拿病毒来说：就像利普森的机器一样，这些生物体处在生命和非生命之间的灰色地带，但它们属于这个星球上进化最快的存在。

它们也是最具破坏性的一些东西；1918年的西班牙流感杀死了大约50万人。

一些科学家担心某种末日病毒的出现只是一个时间问题。

从这一点上来看，病毒是活的还是死的并不重要。

重要的是，它们是能高速进化且不可预知的。

到这里事情就变得骇人了。

如果病毒可以在几个小时内进化，那么计算机代码能在几分之一秒内做到这一点。

病毒很傻；但计算机有处理器，它的处理器可能有一天会超越我们自己的大脑——有些人会说它们已经超越了。

如果我们要冒险给机器，用利普森的话来说，“如此大的自由度”，我们需要一个很好的理由。

在《失控》一书中，凯利提出了一个可能的理由。

他说，也许世界已经成了一个复杂的地方，我们别无选择，只能允许生物与技术之间的通婚；没有这两者的结合，我们所面临的问题困难到了我们人类的大脑解决不了的地步。

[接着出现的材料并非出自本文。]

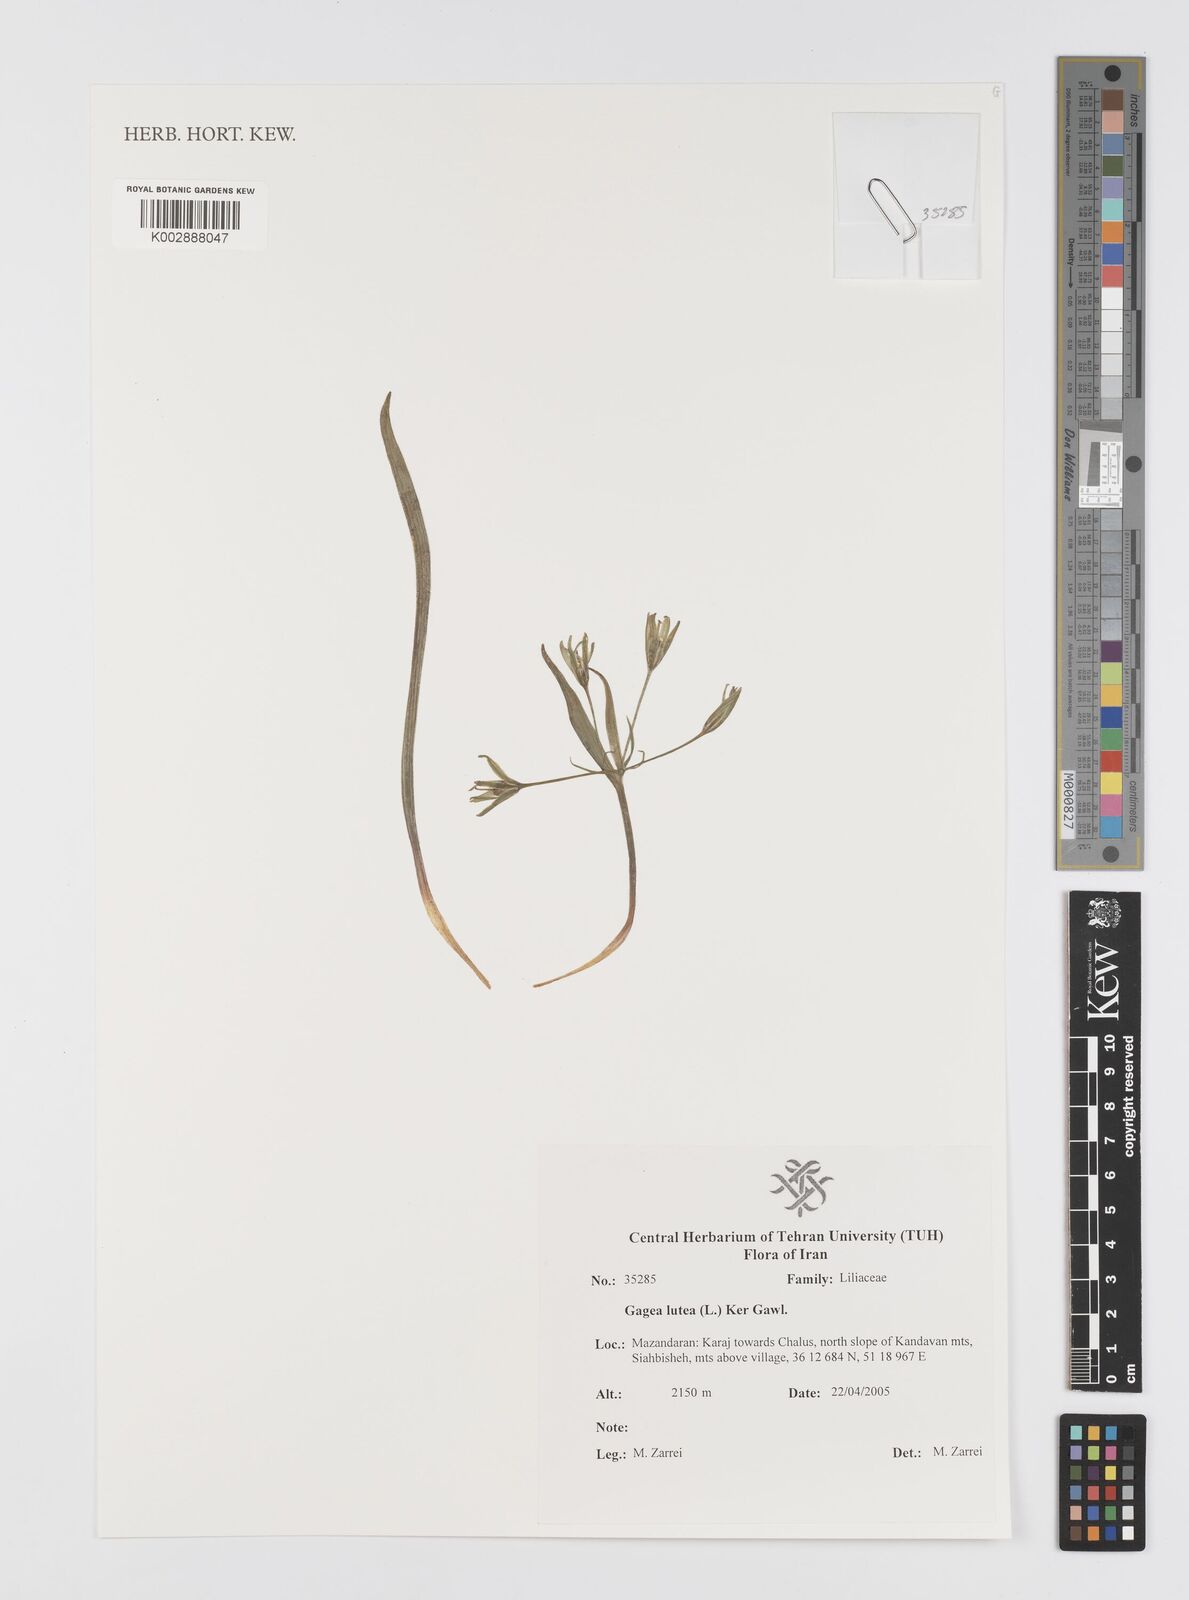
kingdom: Plantae
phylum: Tracheophyta
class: Liliopsida
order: Liliales
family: Liliaceae
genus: Gagea
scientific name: Gagea lutea
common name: Yellow star-of-bethlehem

凯利提出了一种浮士德契约（译者：源于歌德的诗剧《浮士德》，即与魔鬼的契约，其实是饮鸩止渴。

）：“虚构的世界很快会变得像是活生生的世界：变得有自主性、适应性和创造性，但结果，这个世界会脱离我们的控制。

我想这是一笔重大的交易。

”
据利普森说，一个可进化的系统是“终极的人工智能，最让人放手的人工智能意味着一把双刃剑。

它很强大。

你需要给它的只是能量和计算能力。

这既可怕又很美好。

”60多年前，MANIAC被造出来去“解决无法解决的问题”。

如果我们现在有一些问题的解决方案超出了我们能自行设计的范围，而需要人工智能的进化，那又该怎样呢？一个可进化的程序能否帮助预测新流感病毒的出现？或者预测气候变化的影响？它能不能造出效率更高的机器？一旦一个真正自主、可进化的机器人出现，需要经过多长时间，它的后代（假定它们对我。